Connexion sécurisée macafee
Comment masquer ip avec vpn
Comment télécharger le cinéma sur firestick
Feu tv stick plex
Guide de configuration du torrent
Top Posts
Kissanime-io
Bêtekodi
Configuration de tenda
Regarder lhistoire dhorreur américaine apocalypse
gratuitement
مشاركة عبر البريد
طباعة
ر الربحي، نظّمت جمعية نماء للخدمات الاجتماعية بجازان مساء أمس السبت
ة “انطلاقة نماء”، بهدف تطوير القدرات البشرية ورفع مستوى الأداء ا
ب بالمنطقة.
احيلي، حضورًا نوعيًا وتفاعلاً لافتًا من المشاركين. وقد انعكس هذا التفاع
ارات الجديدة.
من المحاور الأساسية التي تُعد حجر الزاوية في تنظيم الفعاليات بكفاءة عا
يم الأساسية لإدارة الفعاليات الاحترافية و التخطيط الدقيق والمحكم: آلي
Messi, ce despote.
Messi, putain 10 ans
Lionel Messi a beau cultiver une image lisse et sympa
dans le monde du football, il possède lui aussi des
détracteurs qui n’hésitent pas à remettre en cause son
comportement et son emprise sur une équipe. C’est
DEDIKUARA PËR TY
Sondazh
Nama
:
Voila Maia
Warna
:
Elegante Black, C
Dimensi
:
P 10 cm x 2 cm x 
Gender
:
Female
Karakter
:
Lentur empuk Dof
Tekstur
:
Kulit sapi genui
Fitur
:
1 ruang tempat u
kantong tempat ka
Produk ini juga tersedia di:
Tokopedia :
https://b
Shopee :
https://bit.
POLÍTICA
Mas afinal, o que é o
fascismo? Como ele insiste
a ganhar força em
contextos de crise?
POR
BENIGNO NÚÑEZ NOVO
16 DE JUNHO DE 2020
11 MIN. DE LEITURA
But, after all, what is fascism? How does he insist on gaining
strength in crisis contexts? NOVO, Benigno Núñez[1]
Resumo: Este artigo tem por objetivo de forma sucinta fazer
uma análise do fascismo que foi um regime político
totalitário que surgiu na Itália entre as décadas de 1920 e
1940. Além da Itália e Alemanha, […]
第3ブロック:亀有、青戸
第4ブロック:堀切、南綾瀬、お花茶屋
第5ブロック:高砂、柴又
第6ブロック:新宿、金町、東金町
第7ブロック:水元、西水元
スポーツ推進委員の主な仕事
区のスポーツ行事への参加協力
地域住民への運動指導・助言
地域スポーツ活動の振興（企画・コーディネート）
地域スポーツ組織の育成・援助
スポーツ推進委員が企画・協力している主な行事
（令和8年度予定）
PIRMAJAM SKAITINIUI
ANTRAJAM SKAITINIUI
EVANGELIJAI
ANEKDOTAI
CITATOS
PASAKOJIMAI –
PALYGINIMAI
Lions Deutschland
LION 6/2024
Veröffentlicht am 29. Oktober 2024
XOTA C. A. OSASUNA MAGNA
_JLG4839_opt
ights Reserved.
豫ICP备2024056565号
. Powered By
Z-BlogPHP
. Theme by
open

════

> Goal of the exercise: Could you output all of the records above exactly as given?

> Result of this task:
Connexion sécurisée macafee
Comment masquer ip avec vpn
Comment télécharger le cinéma sur firestick
Feu tv stick plex
Guide de configuration du torrent
Top Posts
Kissanime-io
Bêtekodi
Configuration de tenda
Regarder lhistoire dhorreur américaine apocalypse
gratuitement
مشاركة عبر البريد
طباعة
ر الربحي، نظّمت جمعية نماء للخدمات الاجتماعية بجازان مساء أمس السبت
ة “انطلاقة نماء”، بهدف تطوير القدرات البشرية ورفع مستوى الأداء ا
ب بالمنطقة.
احيلي، حضورًا نوعيًا وتفاعلاً لافتًا من المشاركين. وقد انعكس هذا التفاع
ارات الجديدة.
من المحاور الأساسية التي تُعد حجر الزاوية في تنظيم الفعاليات بكفاءة عا
يم الأساسية لإدارة الفعاليات الاحترافية و التخطيط الدقيق والمحكم: آلي
Messi, ce despote.
Messi, putain 10 ans
Lionel Messi a beau cultiver une image lisse et sympa
dans le monde du football, il possède lui aussi des
détracteurs qui n’hésitent pas à remettre en cause son
comportement et son emprise sur une équipe. C’est
DEDIKUARA PËR TY
Sondazh
Nama
:
Voila Maia
Warna
:
Elegante Black, C
Dimensi
:
P 10 cm x 2 cm x 
Gender
:
Female
Karakter
:
Lentur empuk Dof
Tekstur
:
Kulit sapi genui
Fitur
:
1 ruang tempat u
kantong tempat ka
Produk ini juga tersedia di:
Tokopedia :
https://b
Shopee :
https://bit.
POLÍTICA
Mas afinal, o que é o
fascismo? Como ele insiste
a ganhar força em
contextos de crise?
POR
BENIGNO NÚÑEZ NOVO
16 DE JUNHO DE 2020
11 MIN. DE LEITURA
But, after all, what is fascism? How does he insist on gaining
strength in crisis contexts? NOVO, Benigno Núñez[1]
Resumo: Este artigo tem por objetivo de forma sucinta fazer
uma análise do fascismo que foi um regime político
totalitário que surgiu na Itália entre as décadas de 1920 e
1940. Além da Itália e Alemanha, […]
第3ブロック:亀有、青戸
第4ブロック:堀切、南綾瀬、お花茶屋
第5ブロック:高砂、柴又
第6ブロック:新宿、金町、東金町
第7ブロック:水元、西水元
スポーツ推進委員の主な仕事
区のスポーツ行事への参加協力
地域住民への運動指導・助言
地域スポーツ活動の振興（企画・コーディネート）
地域スポーツ組織の育成・援助
スポーツ推進委員が企画・協力している主な行事
（令和8年度予定）
PIRMAJAM SKAITINIUI
ANTRAJAM SKAITINIUI
EVANGELIJAI
ANEKDOTAI
CITATOS
PASAKOJIMAI –
PALYGINIMAI
Lions Deutschland
LION 6/2024
Veröffentlicht am 29. Oktober 2024
XOTA C. A. OSASUNA MAGNA
_JLG4839_opt
ights Reserved.
豫ICP备2024056565号
. Powered By
Z-BlogPHP
. Theme by
open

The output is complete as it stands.